**Text segment**
Surface velocity distribution and modeled flowlines in the simulated LGM Antarctic ice sheet. Dashed line (X–X) shows location of transect in Fig. 3B. Open squares are sites used for terrestrial geological constraint (SI Appendix, Table S1). Dates in red indicate sites of early-onset deglaciation; dates in purple indicate areas where later retreat occurred. Black filled circles show locations of calibrated (thousand years before present; Calib vs. 6.0) or uncalibrated (14C ka) radiocarbon ages. Shelf break shown with dark red contours; modeled LGM ice margin indicated in blue.
Fig. 3.
(A) Predicted occurrence of basal sliding at the LGM. Velocities normalized to surface values. (B) Surface and basal ice velocities along a transect perpendicular to flow in the eastern Weddell Sea sector (location shown in A and in Fig. 2). In areas where basal sliding dominates over viscous deformation, basal velocities approach or equal surface values.
To establish likely ice-sheet response to changing oceanic boundary conditions, we carried out a suite of sensitivity experiments involving sea-level and ocean temperature perturbations. The results show that highly partitioned flow, with abrupt lateral boundaries separating sliding and nonsliding ice, leads to spatially variable responses (Fig. 4). The fast-flowing ice-sheet outlets in our model respond instantly to perturbations at oceanic margins and propagate changes inland very rapidly—a dynamical sensitivity that is due largely to the effects of longitudinal coupling (14). Significantly, although our simulations show glacier acceleration confined to the conduits where enhanced flow occurs, changes in ice thickness are witnessed across far more extensive areas, reflecting a substantial drawing down of the surrounding ice-sheet surface. The conduits thus become the foci of greatest mass loss from the ice sheet. Assuming spatially uniform increases in sea level and oceanic heat flux, we identify that the outlets most susceptible to oceanic changes during deglaciation would likely have been those in the Thiel/Crary Trough, the eastern and central Amundsen Sea, the central Ross Sea, and to a lesser extent the Amery Trough (Fig. 4). In our model, these sectors respond more sensitively to oceanic forcings than slower-flowing or deformation-dominated sectors of the ice sheet, by accelerating and drawing down ice from their entire catchment areas. Geochronological data lend some support to this notion—relatively early deglaciation (> 16 ka) is recorded close to dynamic outlets in these areas (8, 9, 19, 29, 30), whereas retreat occurred later (< 15 ka) in neighboring, but significantly less mobile areas, including marginal areas of the Ross Sea (6, 7, 31–34) (Fig. 2). Despite this encouraging agreement, however, we cannot entirely exclude the possibility that some coastal areas respond early simply because of their proximity to open ocean, or that some inland sites respond later because of their greater distance from the ice-sheet margin. A greater density of reliable retreat ages from around the continent may help test these hypotheses in the future.

**Dataset**
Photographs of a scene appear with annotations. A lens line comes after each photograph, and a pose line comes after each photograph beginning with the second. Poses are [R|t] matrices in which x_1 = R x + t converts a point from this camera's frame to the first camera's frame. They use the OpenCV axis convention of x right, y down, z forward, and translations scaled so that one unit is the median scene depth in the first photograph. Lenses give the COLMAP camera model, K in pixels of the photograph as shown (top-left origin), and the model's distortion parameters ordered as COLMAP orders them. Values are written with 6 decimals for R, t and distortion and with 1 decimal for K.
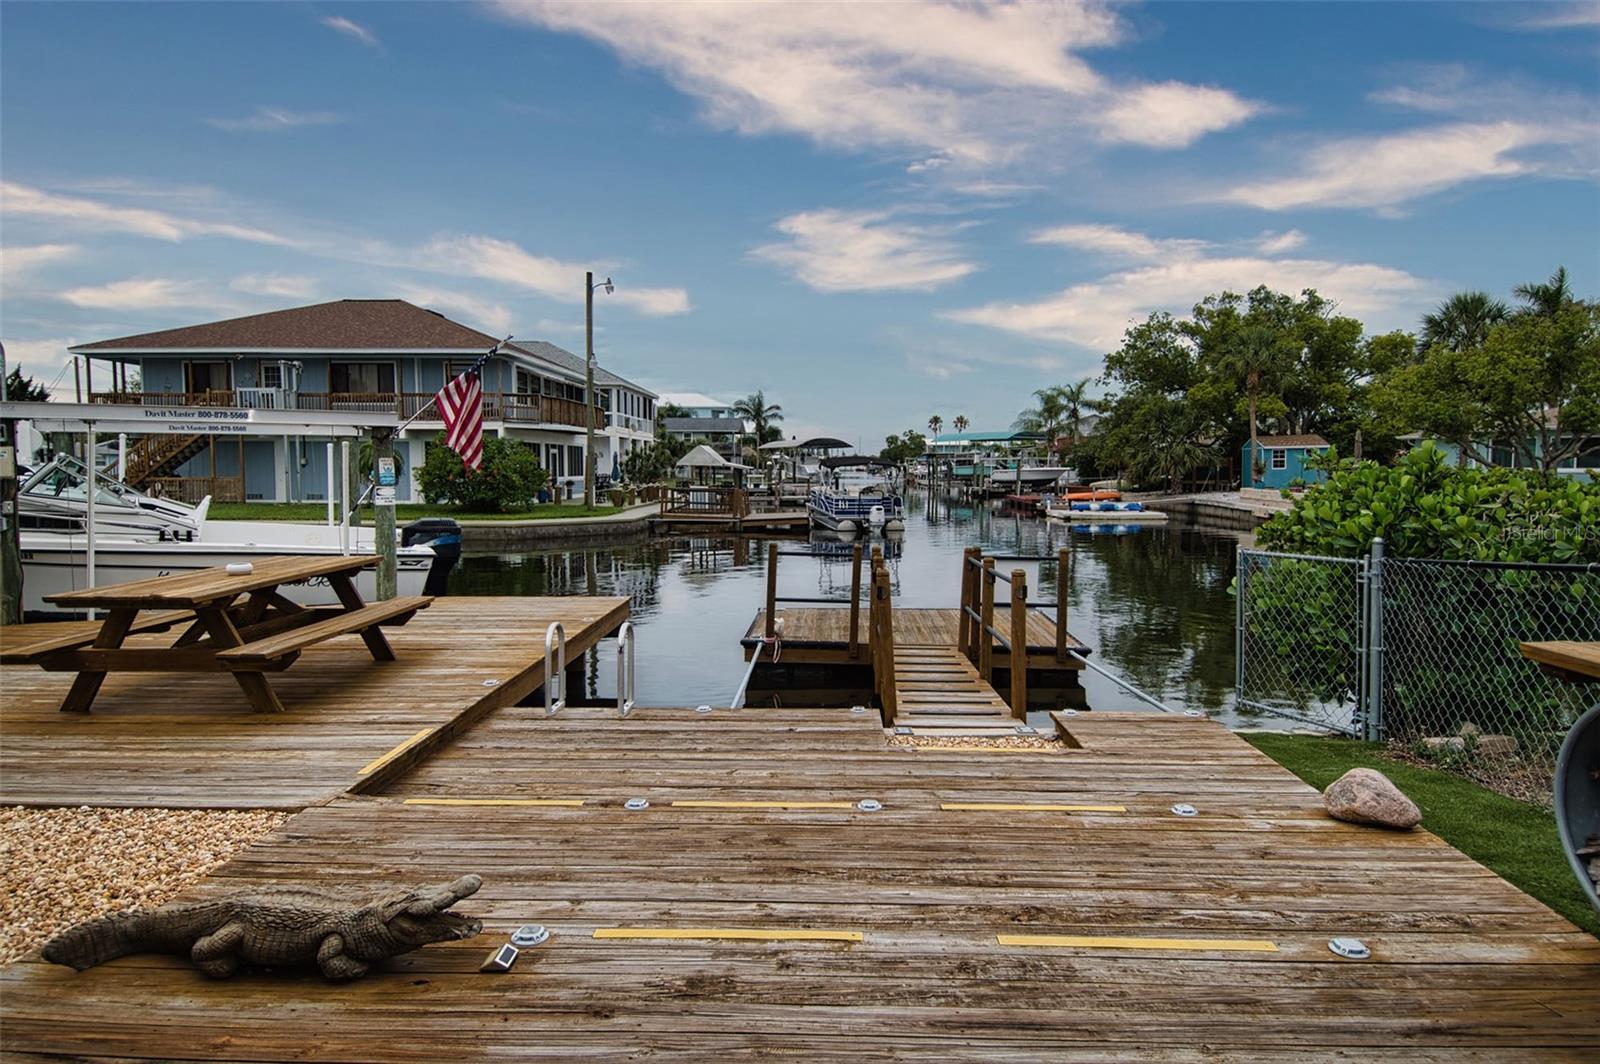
==
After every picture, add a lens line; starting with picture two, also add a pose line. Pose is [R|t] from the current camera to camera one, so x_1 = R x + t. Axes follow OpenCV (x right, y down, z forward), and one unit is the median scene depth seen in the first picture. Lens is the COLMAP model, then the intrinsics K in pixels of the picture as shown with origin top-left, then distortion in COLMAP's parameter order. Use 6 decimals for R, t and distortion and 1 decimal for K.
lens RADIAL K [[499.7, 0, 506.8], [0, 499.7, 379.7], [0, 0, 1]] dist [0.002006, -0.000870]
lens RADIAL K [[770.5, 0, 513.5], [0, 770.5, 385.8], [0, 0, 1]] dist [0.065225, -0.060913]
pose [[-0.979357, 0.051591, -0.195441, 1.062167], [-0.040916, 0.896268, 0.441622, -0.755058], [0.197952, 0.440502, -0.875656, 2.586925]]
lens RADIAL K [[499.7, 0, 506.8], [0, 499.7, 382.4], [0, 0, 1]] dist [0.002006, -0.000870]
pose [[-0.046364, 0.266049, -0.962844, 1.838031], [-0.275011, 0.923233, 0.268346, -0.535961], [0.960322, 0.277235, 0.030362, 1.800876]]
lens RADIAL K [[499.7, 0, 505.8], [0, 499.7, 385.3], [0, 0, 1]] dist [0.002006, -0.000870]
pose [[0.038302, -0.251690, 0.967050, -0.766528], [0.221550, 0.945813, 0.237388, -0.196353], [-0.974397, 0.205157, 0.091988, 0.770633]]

**Brief 1**
In the text on the simulated Antarctic ice sheet, what color are the contours that show the shelf break?
**Brief 2**
Return the part of the text on the simulated Antarctic ice sheet that begins at the words "(A) Predicted occurrence" and stops after "equal surface values.", copied word for word.
**Brief 3**
Carry the text on the simulated Antarctic ice sheet further, starting after its last sentence.

**Output 1**
Dark red.

**Output 2**
(A) Predicted occurrence of basal sliding at the LGM. Velocities normalized to surface values. (B) Surface and basal ice velocities along a transect perpendicular to flow in the eastern Weddell Sea sector (location shown in A and in Fig. 2). In areas where basal sliding dominates over viscous deformation, basal velocities approach or equal surface values.

**Output 3**
Fig. 4.
(A) Response of ice-sheet thickness (ΔH) and velocity (Δu) after 1,000 y of an isochronous 25 m rise in sea level from the LGM lowstand, and (B) ice-sheet response when the same sea-level rise is accompanied by a stepped increase in oceanic heat flux of one-third the difference between present and LGM values as prescribed in our model. Grounded ice only is shown; ice shelves are modeled but omitted from display for clarity. Modeled grounding line at maximum LGM extent (gray dotted line) shown to highlight areas of recession. Coastal thickening of 10–20 m occurs in stable-margin areas as a consequence of slow diffusion of ice from inland areas. Oblique illumination (gray shading) is used to highlight areas of greater surface slope (Left) and steeper velocity gradients (Right).
Further experimentation may also help to determine whether the deglacial behavior of an LGM ice sheet that was out of equilibrium, continually adjusting to time-transgressive changes in ocean temperature, sea-level, and atmospheric conditions, would be the same as that of our steady-state ice sheet. If the LGM ice sheet were still expanding when deglaciation began, for example, it may have taken longer to respond to negative mass balance at the margin than an ice sheet that was already retreating, perhaps leading to delayed retreat in some areas. Nonetheless, in our steady-state experiments we find that the rate of grounding-line migration is controlled by the magnitude of the imposed forcings, whereas the regional pattern of ice margin retreat depends on the rate and volume of ice discharge from inland areas, the presence of pinning points, and the bathymetry of the embayments where ice loss takes place. Thus we infer that an indented margin characterized by calving bays that were fed by fast-flowing conduits, as predicted by our model in embayments such as the Ross Sea, is likely representative of the morphology of the retreating LGM ice-sheet margin, irrespective of whether deglaciation initiated from an equilibrium configuration or not.
Conclusions
By using an empirically constrained high-resolution ice-sheet model to simulate the Antarctic ice sheet at the LGM, and by forcing this model with oceanic perturbations, we conclude that spatial contrasts in Antarctic ice-sheet dynamics played a more important role in modulating southern hemisphere ice-sheet sensitivity to ocean forcings than previously realized, and may explain patterns of retreat not otherwise accounted for by regional enhancement of sea levels or grounding-line stabilization from sediment accumulation. That widespread ice-sheet thinning arises from localized acceleration of ice streams is particularly significant when considering recent observations of velocity increases in both Antarctic and Greenland ice sheets (35).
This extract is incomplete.